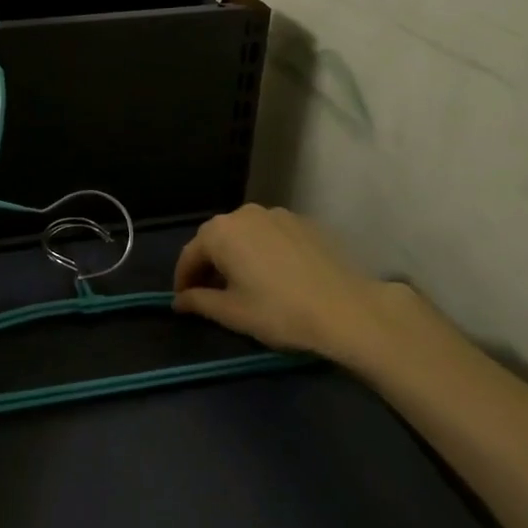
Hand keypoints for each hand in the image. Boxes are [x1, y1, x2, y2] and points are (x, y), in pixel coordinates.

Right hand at [172, 204, 427, 369]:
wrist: (348, 310)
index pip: (190, 254)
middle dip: (208, 264)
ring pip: (244, 234)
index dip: (183, 279)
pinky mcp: (303, 223)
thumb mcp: (233, 313)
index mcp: (220, 232)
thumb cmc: (280, 312)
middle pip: (216, 239)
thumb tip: (179, 300)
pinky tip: (274, 274)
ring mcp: (276, 214)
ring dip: (236, 255)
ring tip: (243, 283)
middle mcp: (244, 214)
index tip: (182, 301)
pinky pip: (270, 235)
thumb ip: (199, 302)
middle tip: (210, 293)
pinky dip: (263, 251)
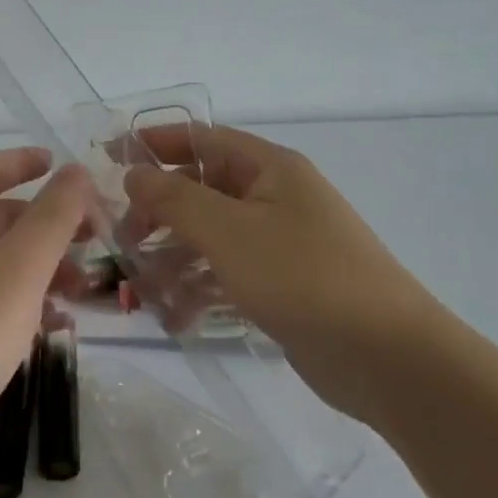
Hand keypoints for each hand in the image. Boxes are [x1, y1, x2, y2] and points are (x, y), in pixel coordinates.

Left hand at [0, 148, 94, 470]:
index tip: (62, 165)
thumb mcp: (18, 271)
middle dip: (43, 224)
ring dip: (34, 265)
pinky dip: (12, 298)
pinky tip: (45, 328)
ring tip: (77, 292)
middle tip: (89, 242)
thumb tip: (76, 170)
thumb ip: (53, 217)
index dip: (27, 162)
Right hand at [123, 125, 443, 423]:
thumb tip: (134, 173)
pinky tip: (175, 319)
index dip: (154, 144)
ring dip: (174, 259)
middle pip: (201, 190)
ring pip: (211, 238)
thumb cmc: (303, 276)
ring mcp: (280, 244)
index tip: (108, 158)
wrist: (389, 358)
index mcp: (269, 169)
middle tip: (123, 241)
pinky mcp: (282, 285)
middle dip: (159, 213)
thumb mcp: (228, 231)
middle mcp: (275, 198)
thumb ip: (174, 198)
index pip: (201, 139)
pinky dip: (199, 290)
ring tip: (142, 290)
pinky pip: (228, 275)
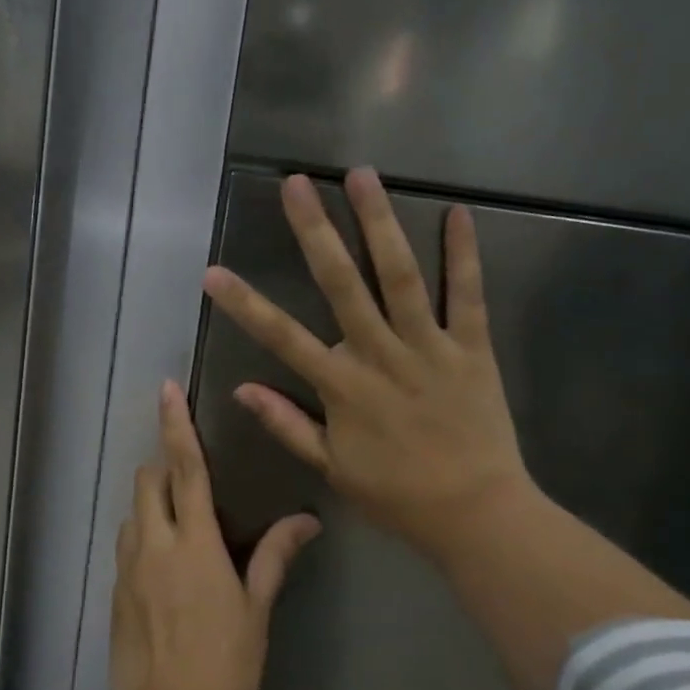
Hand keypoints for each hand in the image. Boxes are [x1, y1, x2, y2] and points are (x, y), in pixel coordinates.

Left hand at [110, 381, 322, 689]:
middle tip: (190, 480)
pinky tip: (162, 564)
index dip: (177, 425)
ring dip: (152, 504)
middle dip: (164, 466)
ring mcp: (128, 567)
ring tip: (179, 526)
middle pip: (148, 481)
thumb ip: (275, 556)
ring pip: (132, 511)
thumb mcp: (257, 608)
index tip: (167, 390)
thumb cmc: (225, 662)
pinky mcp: (114, 591)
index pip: (186, 469)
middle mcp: (154, 544)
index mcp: (194, 542)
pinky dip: (142, 536)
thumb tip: (307, 521)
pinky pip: (126, 545)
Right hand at [203, 168, 532, 569]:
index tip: (212, 272)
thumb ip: (287, 425)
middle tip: (296, 184)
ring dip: (379, 223)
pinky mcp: (473, 347)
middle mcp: (381, 355)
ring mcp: (430, 347)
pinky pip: (469, 295)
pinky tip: (457, 213)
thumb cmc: (397, 495)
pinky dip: (464, 254)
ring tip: (362, 175)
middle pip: (341, 284)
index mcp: (342, 387)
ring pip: (400, 276)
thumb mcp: (332, 468)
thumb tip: (241, 390)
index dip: (244, 304)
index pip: (282, 338)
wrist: (476, 513)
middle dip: (315, 231)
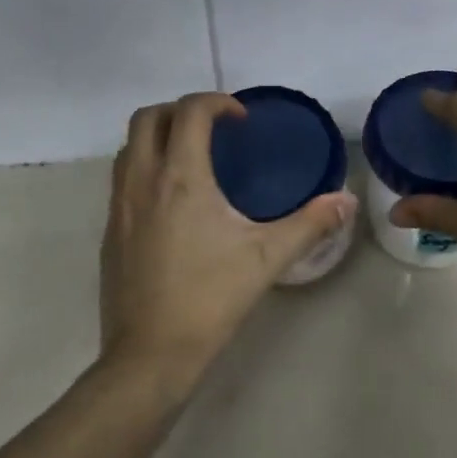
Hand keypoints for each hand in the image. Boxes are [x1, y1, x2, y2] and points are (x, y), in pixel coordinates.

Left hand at [100, 93, 357, 388]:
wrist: (151, 354)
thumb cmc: (211, 299)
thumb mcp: (268, 259)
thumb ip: (311, 224)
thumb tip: (347, 200)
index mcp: (181, 179)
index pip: (189, 112)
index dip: (217, 102)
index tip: (241, 120)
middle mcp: (142, 182)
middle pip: (148, 118)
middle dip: (181, 110)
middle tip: (214, 130)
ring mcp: (118, 207)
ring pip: (129, 148)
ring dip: (159, 137)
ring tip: (193, 159)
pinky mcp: (109, 232)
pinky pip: (122, 179)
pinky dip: (146, 168)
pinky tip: (174, 203)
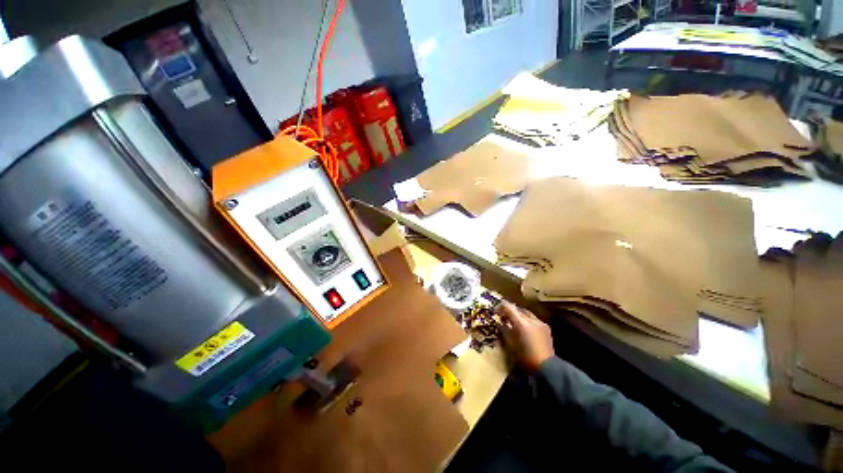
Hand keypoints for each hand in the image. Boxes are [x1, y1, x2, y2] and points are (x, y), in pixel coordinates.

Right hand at [497, 302, 554, 372]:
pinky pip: (533, 319)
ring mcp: (540, 322)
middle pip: (517, 309)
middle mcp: (531, 319)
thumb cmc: (524, 357)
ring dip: (518, 315)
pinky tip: (525, 328)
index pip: (508, 308)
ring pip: (526, 313)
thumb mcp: (510, 344)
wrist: (546, 368)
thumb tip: (499, 323)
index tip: (496, 311)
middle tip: (503, 317)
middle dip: (509, 311)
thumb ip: (504, 330)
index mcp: (521, 323)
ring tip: (513, 322)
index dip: (501, 307)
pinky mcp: (546, 327)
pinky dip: (527, 320)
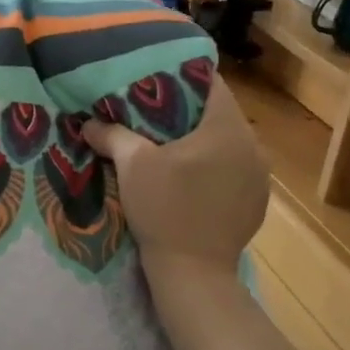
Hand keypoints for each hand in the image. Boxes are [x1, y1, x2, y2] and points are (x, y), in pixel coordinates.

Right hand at [83, 76, 269, 292]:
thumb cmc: (165, 209)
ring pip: (228, 142)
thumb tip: (89, 123)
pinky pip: (234, 169)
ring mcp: (259, 176)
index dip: (182, 75)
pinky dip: (214, 166)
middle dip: (187, 109)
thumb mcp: (132, 166)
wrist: (194, 274)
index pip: (210, 83)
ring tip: (169, 144)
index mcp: (227, 127)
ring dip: (201, 140)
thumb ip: (112, 135)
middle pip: (218, 113)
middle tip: (154, 110)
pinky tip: (189, 178)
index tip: (156, 79)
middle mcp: (252, 146)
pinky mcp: (257, 202)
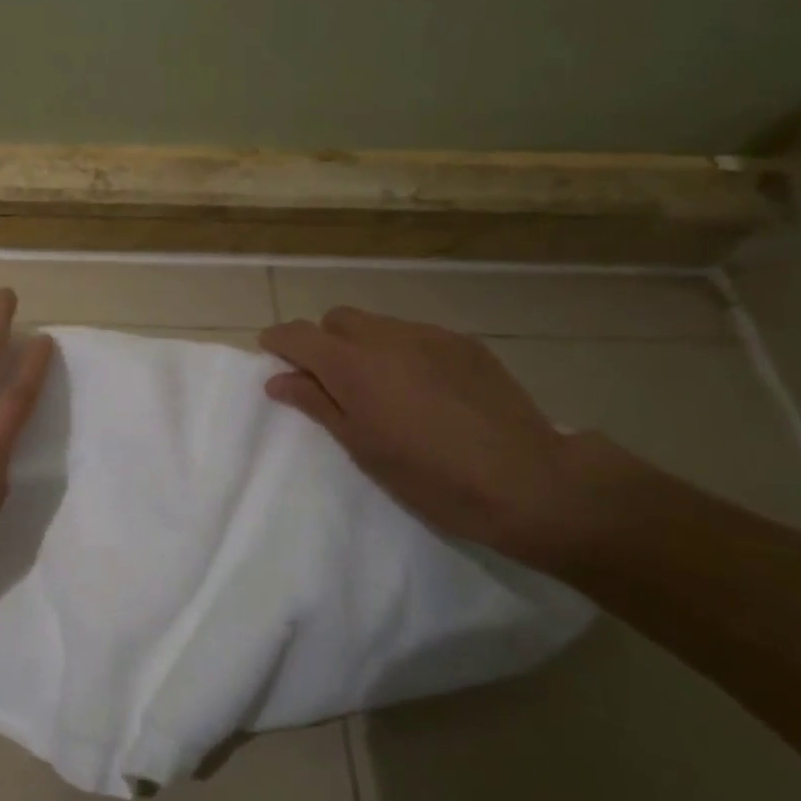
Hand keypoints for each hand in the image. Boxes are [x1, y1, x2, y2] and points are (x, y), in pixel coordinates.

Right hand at [260, 306, 591, 563]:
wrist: (529, 481)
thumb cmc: (430, 476)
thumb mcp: (361, 447)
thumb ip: (316, 404)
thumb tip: (278, 379)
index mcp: (351, 365)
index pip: (297, 334)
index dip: (278, 341)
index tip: (272, 356)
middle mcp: (385, 337)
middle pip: (337, 320)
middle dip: (324, 341)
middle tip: (333, 382)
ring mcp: (429, 336)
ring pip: (378, 324)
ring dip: (364, 345)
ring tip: (383, 386)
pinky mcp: (464, 343)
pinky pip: (416, 335)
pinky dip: (403, 351)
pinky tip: (425, 388)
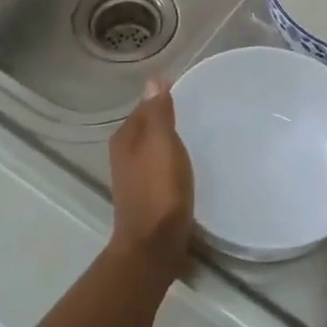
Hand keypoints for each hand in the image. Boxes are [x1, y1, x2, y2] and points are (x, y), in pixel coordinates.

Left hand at [107, 80, 194, 272]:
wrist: (154, 246)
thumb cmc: (159, 191)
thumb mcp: (162, 145)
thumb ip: (158, 113)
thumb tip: (152, 80)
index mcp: (126, 138)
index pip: (144, 106)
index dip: (163, 97)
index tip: (190, 90)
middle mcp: (125, 154)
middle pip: (148, 127)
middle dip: (168, 118)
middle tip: (200, 111)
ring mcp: (135, 177)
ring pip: (154, 148)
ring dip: (171, 142)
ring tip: (200, 136)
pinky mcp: (148, 196)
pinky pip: (161, 168)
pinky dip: (174, 162)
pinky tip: (191, 167)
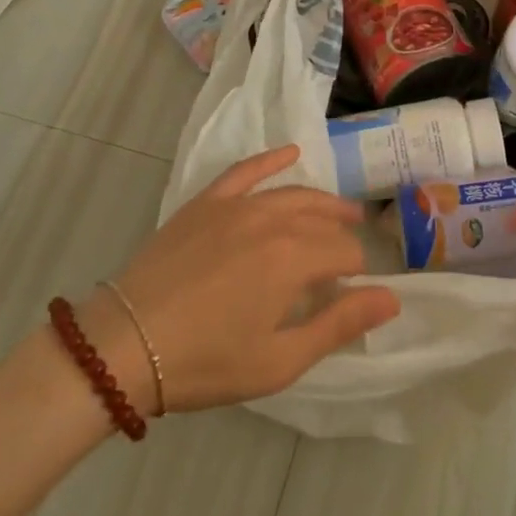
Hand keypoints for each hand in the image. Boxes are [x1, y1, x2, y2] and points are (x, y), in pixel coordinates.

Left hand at [83, 145, 399, 414]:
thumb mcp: (281, 359)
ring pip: (293, 194)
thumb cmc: (206, 361)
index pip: (345, 253)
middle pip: (323, 222)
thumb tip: (392, 297)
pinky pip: (245, 171)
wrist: (123, 346)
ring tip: (342, 212)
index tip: (353, 294)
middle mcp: (272, 220)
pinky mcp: (205, 203)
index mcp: (294, 258)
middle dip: (343, 239)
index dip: (357, 273)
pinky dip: (270, 160)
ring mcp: (235, 206)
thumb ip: (339, 324)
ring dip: (323, 203)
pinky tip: (290, 153)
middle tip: (351, 259)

● ● ● ● ● ● ●

▸ Prompt
Everything from the line above that contains "thumb cmc: (211, 299)" down to the line that contains "pinky pip: (416, 335)" must be reproduced exactly, both ends included. Omit the pictures.

▸ Reply
thumb cmc: (211, 299)
thumb mcp: (268, 259)
thumb ip: (311, 224)
thumb tip: (347, 200)
index mcp: (181, 179)
index pip: (189, 112)
index dip: (217, 102)
index tip: (241, 120)
middle mcp: (142, 182)
middle pip: (148, 118)
middle dip: (181, 110)
middle tip: (214, 130)
ring mcp: (118, 207)
ring pip: (129, 148)
ring dip: (159, 137)
ring tip: (193, 159)
pinky mcp: (109, 232)
pinky pip: (122, 179)
pinky dip: (146, 168)
pinky tip: (174, 203)
Hand keypoints for each hand in the image. Boxes are [x1, y1, x2, y2] and points are (x, y), in pixel coordinates.

Right hand at [497, 302, 554, 372]:
pinky pip: (533, 319)
ring mcp: (540, 322)
middle pip: (517, 309)
middle mcp: (531, 319)
thumb cmc: (524, 357)
ring dip: (518, 315)
pinky tip: (525, 328)
index pip: (508, 308)
ring pip: (526, 313)
thumb mcp: (510, 344)
wrist: (546, 368)
thumb tip: (499, 323)
index tip: (496, 311)
middle tip: (503, 317)
middle dip: (509, 311)
thumb ip: (504, 330)
index mcp: (521, 323)
ring tip: (513, 322)
index dip: (501, 307)
pinky mcp: (546, 327)
pinky dip: (527, 320)
Hand keypoints for each hand in the image. Boxes are [x1, y1, x2, y2] and points are (x, y), in pixel coordinates.

Right hand at [83, 76, 269, 292]:
thumb cmc: (165, 209)
ring pip: (228, 142)
thumb tip: (89, 123)
pinky pip: (234, 169)
ring mcp: (259, 176)
index dip: (182, 75)
pinky dip: (214, 166)
middle dip: (187, 109)
thumb mcp: (132, 166)
wrist: (194, 274)
index pip: (210, 83)
ring tip: (169, 144)
index mcp: (227, 127)
ring dip: (201, 140)
thumb ip: (112, 135)
middle pip: (218, 113)
middle tip: (154, 110)
pinky tip: (189, 178)
index tip: (156, 79)
middle mcp: (252, 146)
pinky mcp: (257, 202)
Hand keypoints for each hand in the image. Boxes are [x1, y1, x2, y2] and points are (x, y), in pixel coordinates.

Right hand at [260, 306, 591, 563]:
wrist: (529, 481)
thumb cmc: (430, 476)
thumb mcp: (361, 447)
thumb ip: (316, 404)
thumb tip: (278, 379)
index mcp: (351, 365)
index pip: (297, 334)
index dip: (278, 341)
index tip: (272, 356)
middle mcp: (385, 337)
middle pip: (337, 320)
middle dip: (324, 341)
middle tip: (333, 382)
ring mcp: (429, 336)
ring pip: (378, 324)
ring dip: (364, 345)
ring tip: (383, 386)
pinky mcp: (464, 343)
pinky pip: (416, 335)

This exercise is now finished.